Given passage Start Marker

Studio album by the Rolling Stones
- Released: 7 November 1983
- Recorded: November 1982 – August 1983
- Studios: Pathé Marconi (Boulogne Billancourt); Compass Point (Nassau, Bahamas); Hit Factory (New York, New York);
- Genres: Rock and roll; hard rock; new wave;
- Length: 44:46
- Label: Rolling Stones
- Producers: The Glimmer Twins, Chris Kimsey

The Rolling Stones chronology
| Still Life (American Concert 1981) (1982) | Undercover (1983) | Rewind (1971–1984) (1984) |

Singles from Undercover
- "Undercover of the Night" Released: 31 October 1983; "She Was Hot" Released: 23 January 1984; "Too Much Blood" Released: December 1984 (US);

= Undercover (Rolling Stones album) =

Undercover is the seventeenth studio album by the English rock band the Rolling Stones, released on 7 November 1983 by Rolling Stones Records. The band would move the label to Columbia Records for its follow-up, 1986's Dirty Work.

Given passage End Marker

→ Instructions:
a – According to the page on the Undercover album, which record company did the band move its label to for the follow-up, Dirty Work?
b – On the Undercover album page, rewrite the paragraph that begins "Undercover is the seventeenth studio album" as a short bulleted list that keeps its main facts.
c – Pick up the Undercover album page after its final sentence and carry it forward.
The lines that come after the album page have no role in any of this.

Data under study Start Marker

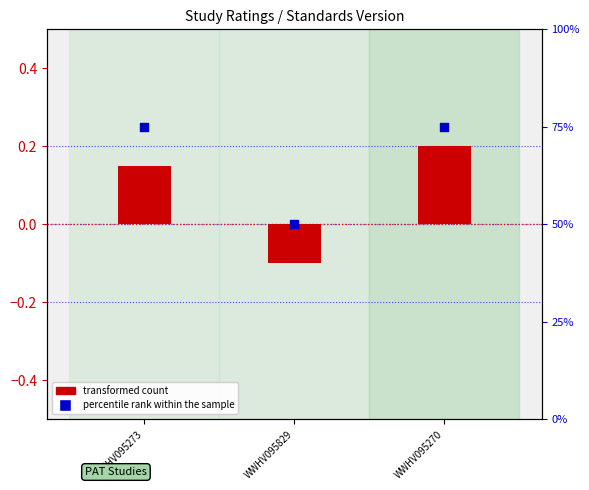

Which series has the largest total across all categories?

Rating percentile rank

Data under study End Marker
Data under study Start Marker

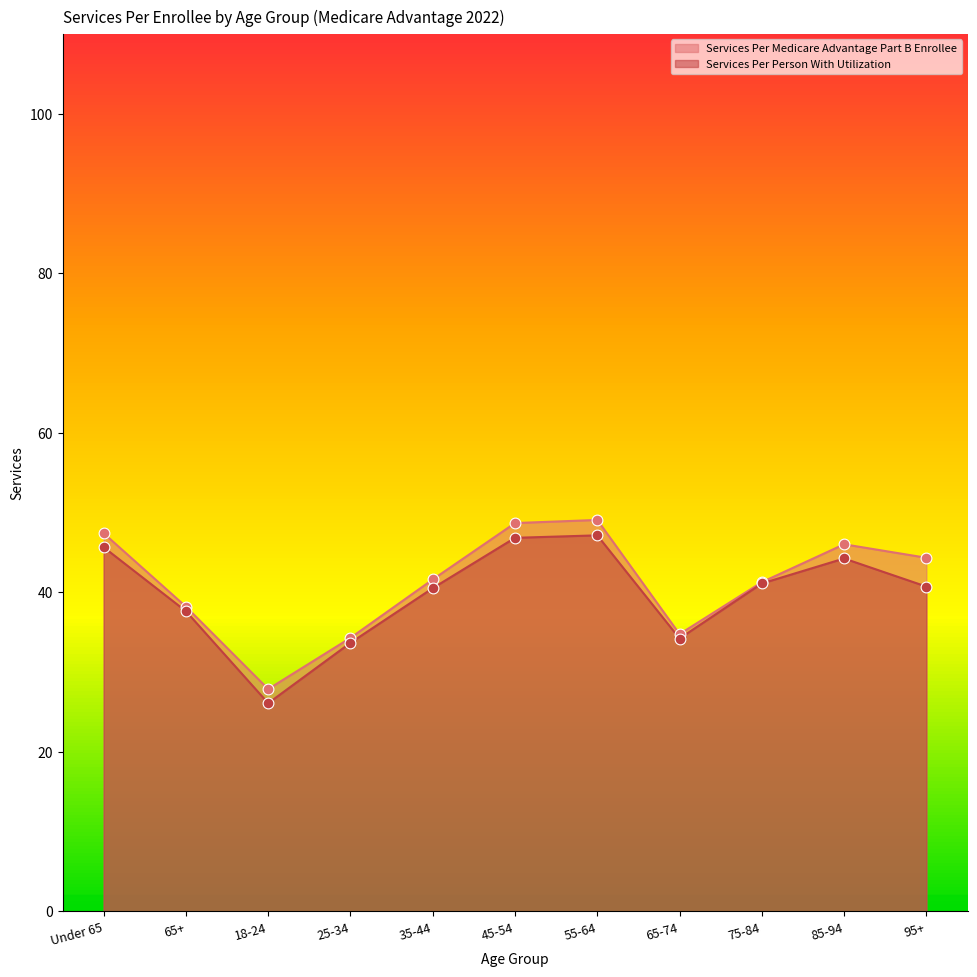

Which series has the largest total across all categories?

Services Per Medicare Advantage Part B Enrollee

Data under study End Marker
Data under study Start Marker

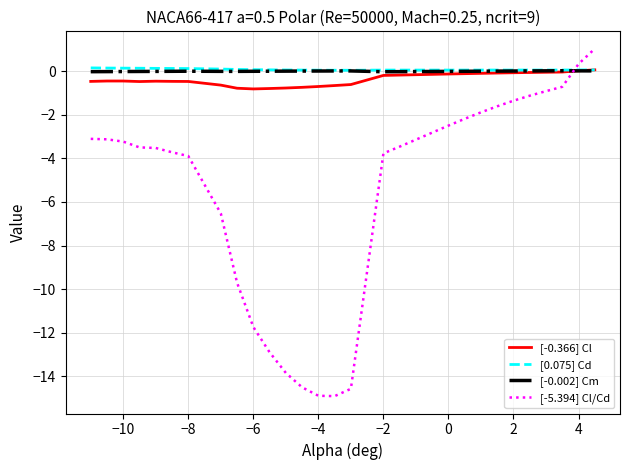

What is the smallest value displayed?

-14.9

Data under study End Marker

→ Solved problems:
a – Columbia Records.

b –
- Seventeenth studio album by the English rock band the Rolling Stones
- Released on 7 November 1983 by Rolling Stones Records
- For the follow-up, Dirty Work (1986), the band moved the label to Columbia Records

c –
After the band's preceding studio album Tattoo You (1981) was mostly patched together from a selection of outtakes, Undercover was their first release of all-new recordings in the 1980s. Tensions in the studio were high, as each of the principal songwriters wanted to take the band in a different direction. Vocalist Mick Jagger sought to adapt to modern trends in music, favouring reggae, worldbeat, and new wave musical textures, while guitarist Keith Richards wanted the band to return to their blues rock roots. As a result, the album is an eclectic collection of songs covering a wide range of styles. Besides the other principal band members, including guitarist Ronnie Wood, bassist Bill Wyman, and drummer Charlie Watts, the album featured many guest musicians. It would be the last album released during the lifetime of Ian Stewart, a former member of the band and frequent contributor on piano.

It would be the first Rolling Stones album in more than a decade to miss reaching No. 1 on the US albums chart, peaking at No. 4. Three singles were released from the album, with the highest-charting being top-40 release "Undercover of the Night".

==History==
Due to the recent advancements in recording technology, Mick Jagger and Keith Richards were officially joined in the producer's seat by Chris Kimsey, the first outside producer the Stones had used since Jimmy Miller. They began recording at the Pathé Marconi Studios in Paris, France in November 1982. After breaking for the Christmas holidays, they completed the album in New York City the following summer.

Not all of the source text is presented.